** Records to process follows **

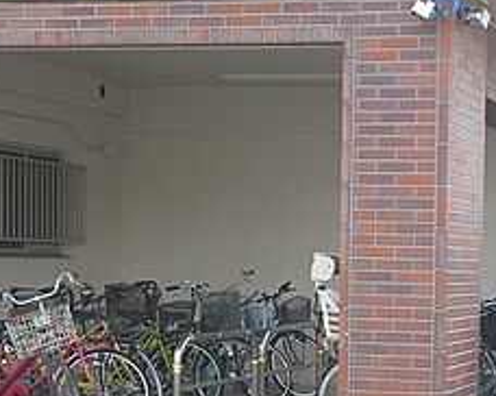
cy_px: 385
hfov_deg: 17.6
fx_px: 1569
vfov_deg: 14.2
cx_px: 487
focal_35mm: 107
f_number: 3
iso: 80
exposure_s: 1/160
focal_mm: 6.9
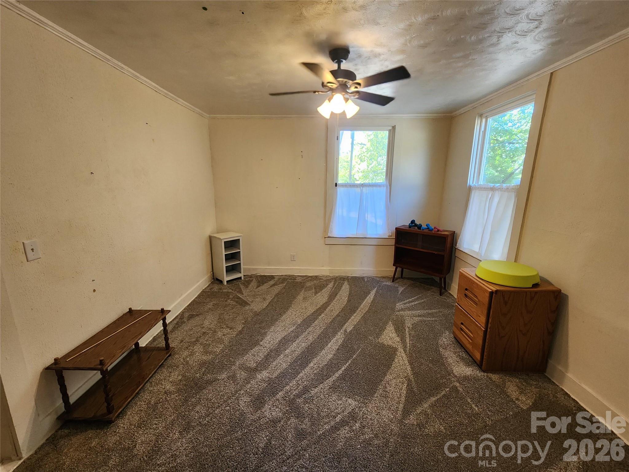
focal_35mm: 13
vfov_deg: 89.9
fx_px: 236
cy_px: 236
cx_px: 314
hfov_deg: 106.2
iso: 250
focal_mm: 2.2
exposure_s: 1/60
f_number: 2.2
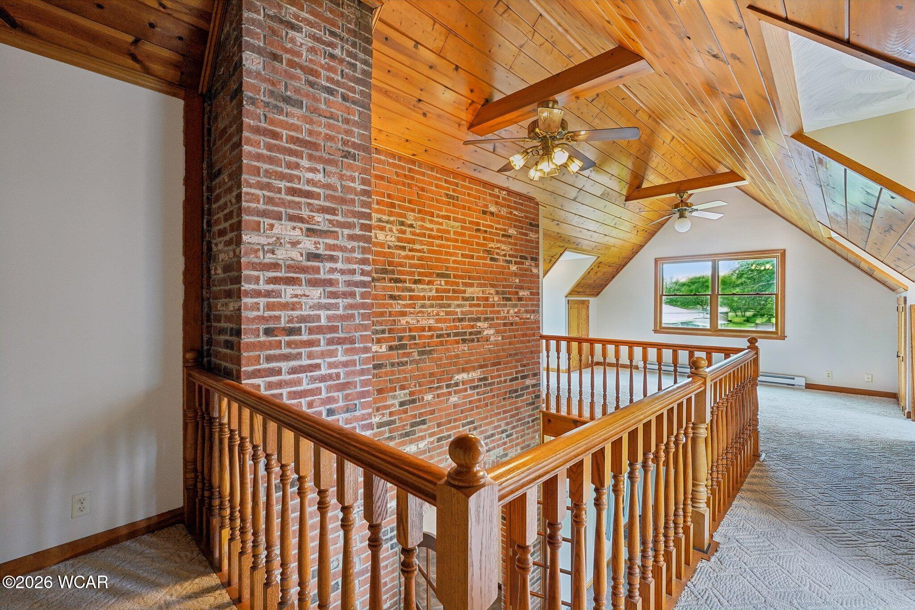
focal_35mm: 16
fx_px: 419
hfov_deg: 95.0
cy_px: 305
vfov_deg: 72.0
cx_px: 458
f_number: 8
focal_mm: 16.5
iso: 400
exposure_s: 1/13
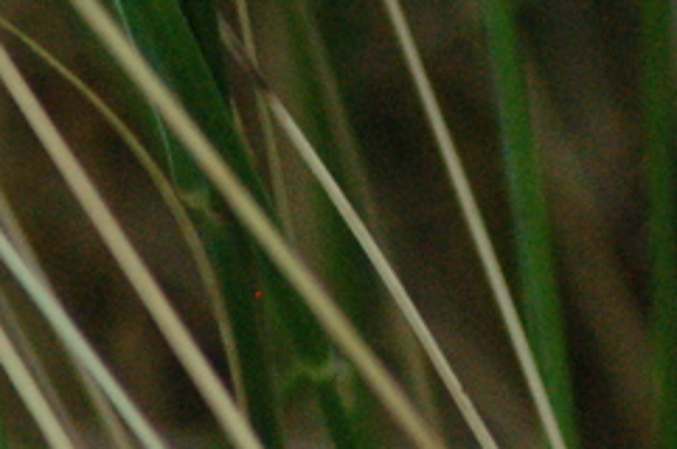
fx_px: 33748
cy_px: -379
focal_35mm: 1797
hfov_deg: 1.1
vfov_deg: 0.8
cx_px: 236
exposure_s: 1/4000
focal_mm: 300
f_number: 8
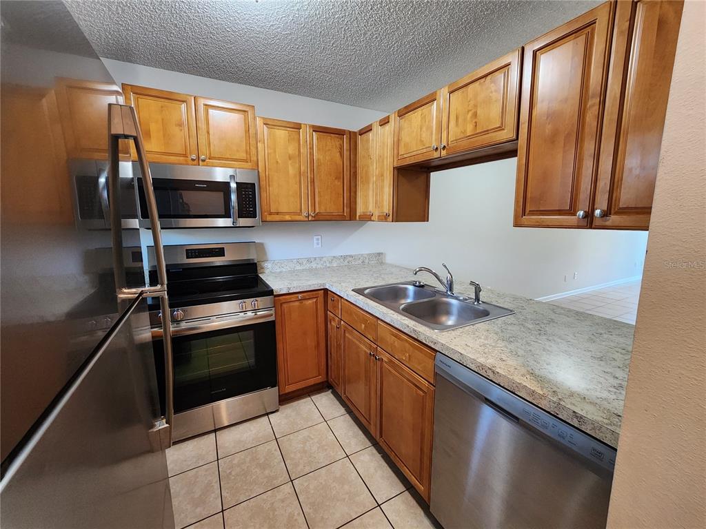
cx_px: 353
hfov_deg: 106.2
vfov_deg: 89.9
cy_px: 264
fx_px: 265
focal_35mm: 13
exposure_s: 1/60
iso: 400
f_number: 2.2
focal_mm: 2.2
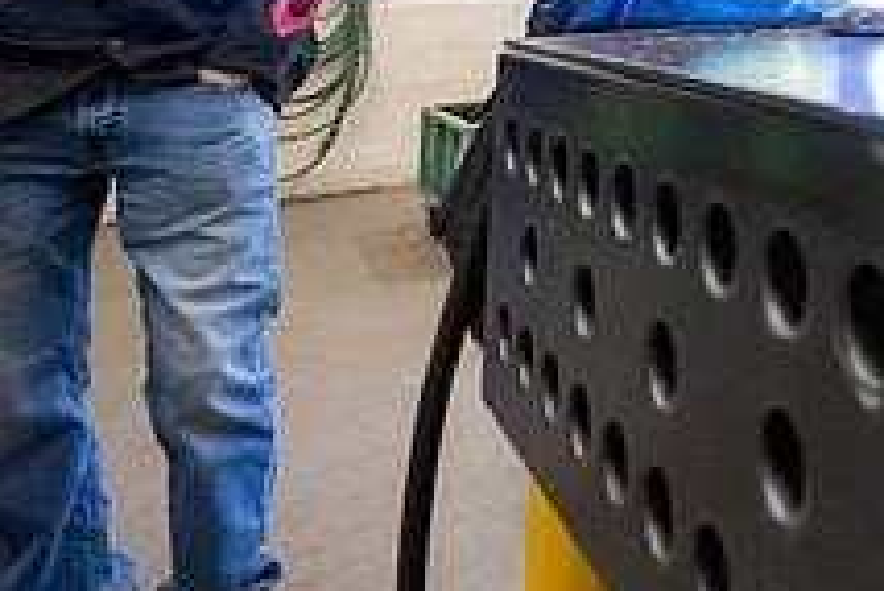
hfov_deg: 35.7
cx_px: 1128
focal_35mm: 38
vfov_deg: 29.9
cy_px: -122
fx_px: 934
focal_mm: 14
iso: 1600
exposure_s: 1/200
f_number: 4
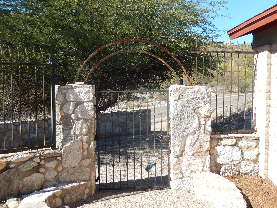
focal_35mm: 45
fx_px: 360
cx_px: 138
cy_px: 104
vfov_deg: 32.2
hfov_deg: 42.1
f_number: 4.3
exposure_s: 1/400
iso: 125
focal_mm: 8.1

** End of Records to process **
** Records to process follows **

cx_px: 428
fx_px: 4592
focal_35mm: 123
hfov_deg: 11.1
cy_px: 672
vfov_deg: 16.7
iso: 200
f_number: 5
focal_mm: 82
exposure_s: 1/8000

** End of Records to process **

*Exercise aim*.
In the entries above, find the line with "exposure_s: 1/160" and the line with "fx_px: 33748". Write out exactly those two lines and every line between them, pictures excluded.

*Result for this exercise*.
exposure_s: 1/160
focal_mm: 6.9
focal_35mm: 13
vfov_deg: 89.9
fx_px: 236
cy_px: 236
cx_px: 314
hfov_deg: 106.2
iso: 250
focal_mm: 2.2
exposure_s: 1/60
f_number: 2.2
focal_35mm: 16
fx_px: 419
hfov_deg: 95.0
cy_px: 305
vfov_deg: 72.0
cx_px: 458
f_number: 8
focal_mm: 16.5
iso: 400
exposure_s: 1/13
fx_px: 33748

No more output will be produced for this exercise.